As the war enters its 914th day, these are the main developments.
Here is the situation on Tuesday, August 27, 2024.
Fighting
- At least seven people were killed and 47 injured, including four children, as Russia targeted Ukraine’s energy infrastructure across 15 regions with waves of drones and missiles, causing severe damage and disrupting supplies. Russia confirmed the attacks, which it said targeted facilities supporting the military-industrial complex.
- Mykola Oleshchuk, Ukraine’s Air Force commander, said the country’s forces brought down 102 of the 127 missiles and 99 of the 109 drones Russia launched. He called the attack “the most massive” since Russia began its full-scale invasion in February 2022.
- Poland said that an object, probably a drone, had entered its airspace during the Russian bombardment, and may have come down on Polish territory.
- United States President Joe Biden condemned what he called an “outrageous attack” and reiterated his country’s “unshakable” support for Kyiv.
- At least one person was killed and four injured after a Russian missile struck a building in the central Ukraine city of Kryvyi Rih, Oleksandr Vilkul, head of Kryvyi Rih’s military administration said. Five people were still thought to be trapped in the rubble.
- The Reuters news agency said its journalist Ivan Lyubysh-Kirdey was in a critical condition in hospital after a missile hit a Kramatorsk hotel where he was staying with a team of six people from Reuters. Safety adviser Ryan Evans was also killed in the attack, while another journalist, Daniel Peleschuk, was treated for his injuries in hospital and discharged. The three others were safe.
- Russia said it struck Ukrainian forces in at least 12 different places in its Kursk region with air strikes, artillery and infantry. Moscow said it also repelled attacks at seven additional places in Kursk, where Kyiv launched a surprise cross-border assault on August 6. It added that it had also struck Ukrainian forces at 16 other locations in Ukraine’s neighbouring Sumy region.
- The director general of the International Atomic Energy Agency (IAEA), Rafael Grossi, said he would personally lead the mission to inspect the Kursk nuclear power plant in Russia during a visit on Tuesday, noting the “serious situation”.

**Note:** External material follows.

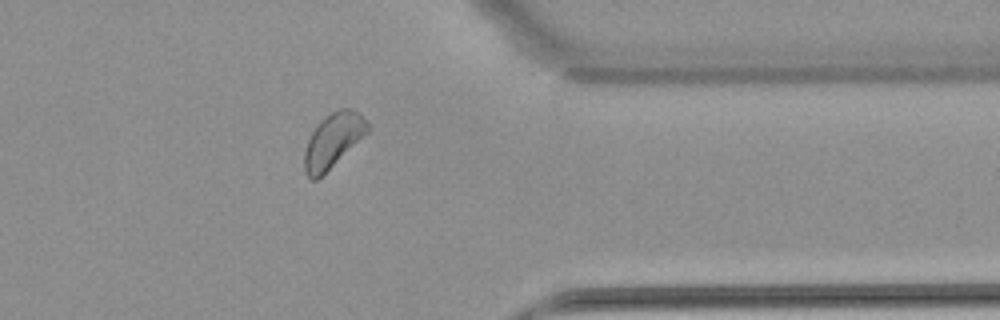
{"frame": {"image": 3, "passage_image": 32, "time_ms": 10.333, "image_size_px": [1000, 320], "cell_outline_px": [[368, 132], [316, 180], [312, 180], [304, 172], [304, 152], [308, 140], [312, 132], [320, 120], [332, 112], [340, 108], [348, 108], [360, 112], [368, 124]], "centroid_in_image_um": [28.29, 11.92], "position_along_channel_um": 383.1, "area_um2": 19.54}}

- Local officials in Russia’s Saratov region said four people were injured in the cities of Saratov and Engels in a Ukrainian drone attack. Engels is the location of a military airfield that Ukraine has targeted before.
Politics and diplomacy
- Biden and Indian Prime Minister Narendra Modi discussed the war in Ukraine, the White House said in a statement. Modi visited Kyiv last week in the first visit by an Indian leader to Ukraine since the country got its independence in 1991. Modi posted online that he “reiterated India’s full support for early return of peace and stability”.
- A Russian court said the trial of Laurent Vinatier, a French citizen accused of unlawfully collecting information on military issues, will start on September 3. If convicted, Vinatier faces up to five years in prison. The researcher for the Geneva-based NGO Centre for Humanitarian Dialogue was arrested in June.
- Russia was the only member of the United Nations Security Council to skip an informal meeting in Switzerland during which the 14 members present reiterated their commitment to international humanitarian law. Russia’s envoy in New York described the meeting as a “waste of time”.
Weapons
- Ukraine says it has developed a new long-range weapon – the Palianytsia – to strike deep into Russia. Minister of Defence Rustem Umerov said it would provide “answers” to a wave of Russian bombings.